Affluence Ruining Tradition : Helsinki Saunas Running Out of Steam
HELSINKI, Finland — Helsinki’s public saunas, traditional meeting-places where Finns relaxed and swapped gossip in the humid heat, are disappearing in the affluent, modern city.
Until 20 years ago there were about 150 in the capital, according to the Finnish Sauna Society. Now there are just five.
“All kinds of people came to the saunas, irrespective of their social class. They took off their clothes and they were all equal. It was democracy without trying to be democracy,” said the society’s Martti Karvonen.
“It was a social happening,” said chairman Juhani Perasalo. “You were sitting there solemnly discussing this and that and you didn’t know if you were talking to a laborer or what.”
Sauna, a centuries-old way of keeping clean in the harsh Nordic climate, is more than just a bath. It is a cornerstone of Finnish culture, inspiring poems, paintings and scientific treatises on its effects on health.
Many a big business deal is clinched in the sauna. The Finnish Cabinet used to adjourn there after its meetings, until the advent of women ministers put a stop to that.

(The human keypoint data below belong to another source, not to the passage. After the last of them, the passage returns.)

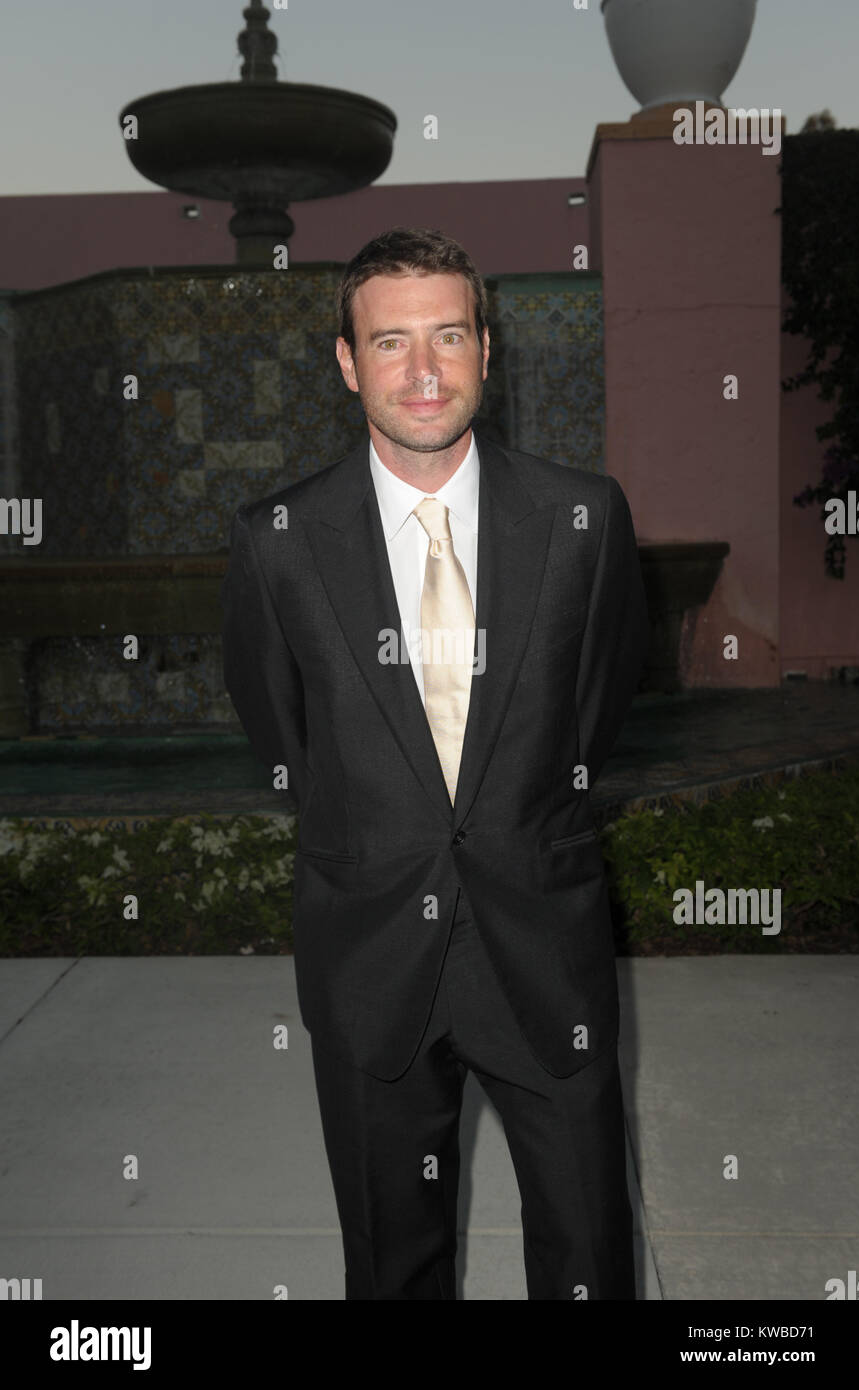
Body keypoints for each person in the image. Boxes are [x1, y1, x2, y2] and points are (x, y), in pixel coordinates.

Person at [221, 226, 649, 1300]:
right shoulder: (276, 537)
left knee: (591, 1251)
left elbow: (591, 723)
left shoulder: (583, 518)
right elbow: (282, 738)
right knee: (390, 1263)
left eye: (449, 336)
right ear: (347, 362)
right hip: (369, 957)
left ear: (487, 350)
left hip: (544, 951)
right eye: (392, 342)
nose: (423, 372)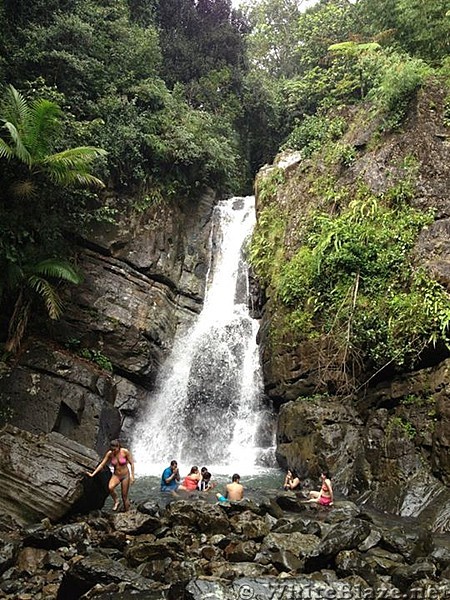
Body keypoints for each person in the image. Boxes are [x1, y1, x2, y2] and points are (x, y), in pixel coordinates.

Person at [87, 439, 134, 511]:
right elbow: (102, 464)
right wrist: (93, 474)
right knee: (110, 487)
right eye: (112, 450)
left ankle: (127, 512)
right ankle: (116, 500)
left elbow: (132, 463)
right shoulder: (110, 453)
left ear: (118, 446)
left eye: (115, 449)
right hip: (116, 475)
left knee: (124, 496)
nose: (114, 451)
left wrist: (132, 476)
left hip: (125, 476)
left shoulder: (125, 452)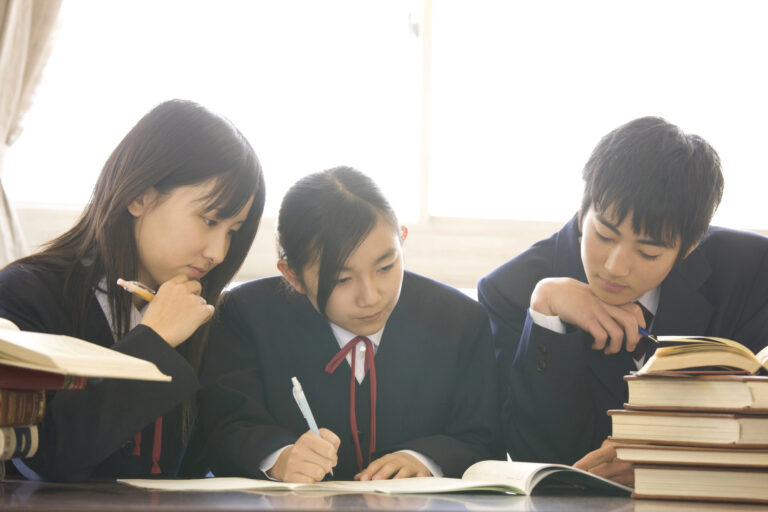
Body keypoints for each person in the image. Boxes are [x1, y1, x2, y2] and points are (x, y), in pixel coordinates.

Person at [478, 116, 768, 485]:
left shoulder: (751, 272)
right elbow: (535, 457)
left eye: (648, 253)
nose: (615, 267)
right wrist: (547, 317)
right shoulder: (510, 289)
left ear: (690, 247)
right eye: (603, 234)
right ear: (585, 209)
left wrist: (670, 458)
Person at [0, 99, 266, 481]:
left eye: (232, 232)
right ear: (139, 196)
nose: (219, 252)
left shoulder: (206, 314)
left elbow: (215, 449)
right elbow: (45, 456)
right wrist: (152, 340)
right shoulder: (26, 294)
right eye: (209, 220)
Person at [199, 166, 500, 482]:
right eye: (342, 279)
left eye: (385, 267)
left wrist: (425, 460)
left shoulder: (460, 321)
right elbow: (224, 430)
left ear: (403, 240)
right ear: (292, 275)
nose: (370, 296)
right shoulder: (245, 315)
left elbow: (484, 440)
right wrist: (280, 458)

The tradition, however, is under threat.
“People now have access to private saunas in their apartments or live in blocks (buildings) where there is a sauna available one day a week. It is very much to be regretted,” Perasalo added.
Purists sneer at the electrically-heated saunas built onto bathrooms even in tiny flats. They say they are no substitute for the old public bath houses heated by wood-burning stoves.

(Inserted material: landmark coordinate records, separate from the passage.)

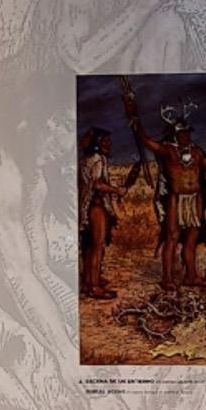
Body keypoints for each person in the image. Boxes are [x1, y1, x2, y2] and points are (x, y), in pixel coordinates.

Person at [124, 91, 206, 287]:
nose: (186, 135)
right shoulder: (168, 150)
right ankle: (167, 278)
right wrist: (135, 118)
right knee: (172, 236)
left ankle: (191, 276)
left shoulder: (197, 152)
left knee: (192, 239)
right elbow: (146, 140)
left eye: (188, 132)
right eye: (183, 132)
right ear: (175, 134)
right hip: (176, 199)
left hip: (195, 199)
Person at [79, 128, 128, 299]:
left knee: (89, 246)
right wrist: (117, 190)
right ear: (97, 143)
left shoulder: (86, 159)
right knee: (97, 246)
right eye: (105, 141)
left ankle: (88, 280)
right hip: (96, 206)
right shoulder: (99, 159)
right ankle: (94, 286)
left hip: (87, 207)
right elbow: (98, 184)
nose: (109, 144)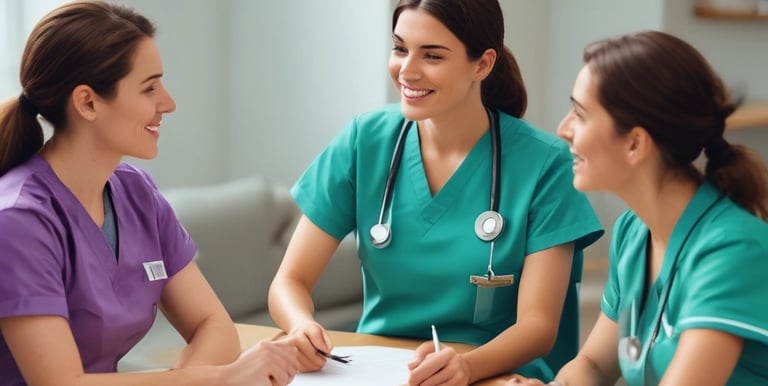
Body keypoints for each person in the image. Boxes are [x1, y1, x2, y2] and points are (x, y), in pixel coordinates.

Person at [267, 0, 603, 384]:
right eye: (399, 49)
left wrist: (466, 367)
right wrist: (300, 326)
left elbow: (538, 326)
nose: (407, 71)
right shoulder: (365, 140)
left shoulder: (545, 163)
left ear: (483, 64)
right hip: (378, 371)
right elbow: (289, 281)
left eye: (432, 55)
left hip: (496, 373)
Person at [0, 2, 298, 385]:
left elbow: (214, 326)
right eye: (149, 88)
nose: (168, 104)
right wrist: (225, 377)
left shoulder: (136, 192)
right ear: (88, 102)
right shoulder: (19, 220)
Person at [509, 30, 768, 386]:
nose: (563, 128)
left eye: (580, 115)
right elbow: (595, 366)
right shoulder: (634, 232)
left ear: (634, 143)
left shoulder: (732, 251)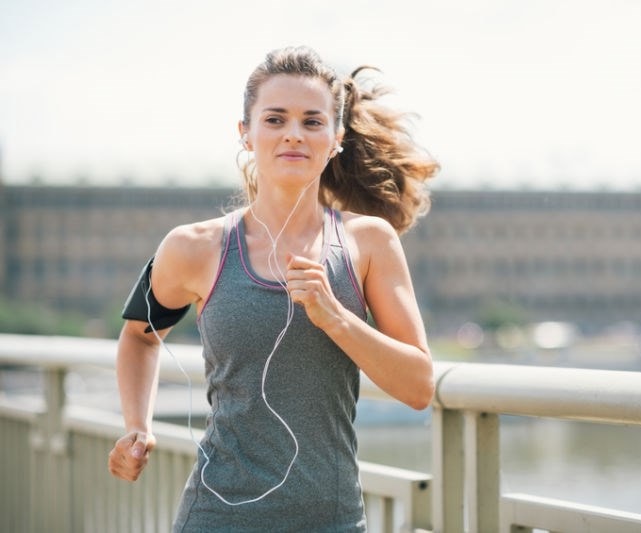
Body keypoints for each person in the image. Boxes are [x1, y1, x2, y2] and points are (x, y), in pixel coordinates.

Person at [107, 45, 439, 532]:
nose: (293, 135)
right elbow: (140, 335)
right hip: (215, 518)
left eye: (311, 121)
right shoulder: (194, 246)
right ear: (245, 133)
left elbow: (418, 386)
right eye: (275, 119)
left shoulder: (368, 243)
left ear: (336, 138)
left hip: (334, 521)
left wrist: (336, 317)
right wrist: (137, 426)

The 60-year-old Kotiharjun Sauna in the working-class district of Sornainen houses separate saunas for men and women.
For $3.50 bathers can steam for as long as they can bear. In a dressing room lined with polished wood lockers, patrons enjoy a naked lunch of cola and Finnish makkara , or sausage.
After a quick shower, it’s into the sauna itself. Inside the room there are stone steps rising about seven feet. The hardy sit at the top, where the temperature can reach 212 degrees, which would make water boil.

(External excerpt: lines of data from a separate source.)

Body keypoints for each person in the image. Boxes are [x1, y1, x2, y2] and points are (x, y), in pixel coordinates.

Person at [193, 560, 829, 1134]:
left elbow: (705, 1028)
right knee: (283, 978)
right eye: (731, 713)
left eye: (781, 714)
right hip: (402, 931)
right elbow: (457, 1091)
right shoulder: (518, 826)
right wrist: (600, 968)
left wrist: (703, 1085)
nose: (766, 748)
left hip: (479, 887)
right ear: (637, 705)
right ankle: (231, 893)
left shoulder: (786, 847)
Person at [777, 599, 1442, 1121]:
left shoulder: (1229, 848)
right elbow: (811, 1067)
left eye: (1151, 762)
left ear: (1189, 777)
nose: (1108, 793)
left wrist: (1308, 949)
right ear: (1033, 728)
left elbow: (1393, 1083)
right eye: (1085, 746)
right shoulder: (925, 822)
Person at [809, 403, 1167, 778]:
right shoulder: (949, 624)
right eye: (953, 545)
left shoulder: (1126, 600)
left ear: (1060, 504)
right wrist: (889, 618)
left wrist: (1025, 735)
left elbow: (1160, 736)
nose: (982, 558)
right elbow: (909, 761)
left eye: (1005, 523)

As each bather enters, he turns a lever on the stove to release more steam into the hot-house atmosphere.
Bathers periodically pour water over themselves from metal buckets or lightly beat themselves with the vihta , a bound bunch of birch twigs which enhances sweating.
Afterwards most just shower but some pay extra to be scrubbed and soaped on a stone slab by a female attendant.
Finns take saunas wherever they go. Equipment for the Finnish troops now in Namibia with the United Nations included portable saunas.
But the sauna has a bad image abroad, Perasalo said.
“If you think how they are viewed in the big cities of Europe, they are like brothels. We want to take the red light away from saunas.”
The first written reference to the sauna in what is now Finland was by an Arab traveler in 915 AD. Today, there are 1.5 million saunas for a population of 4.9 million.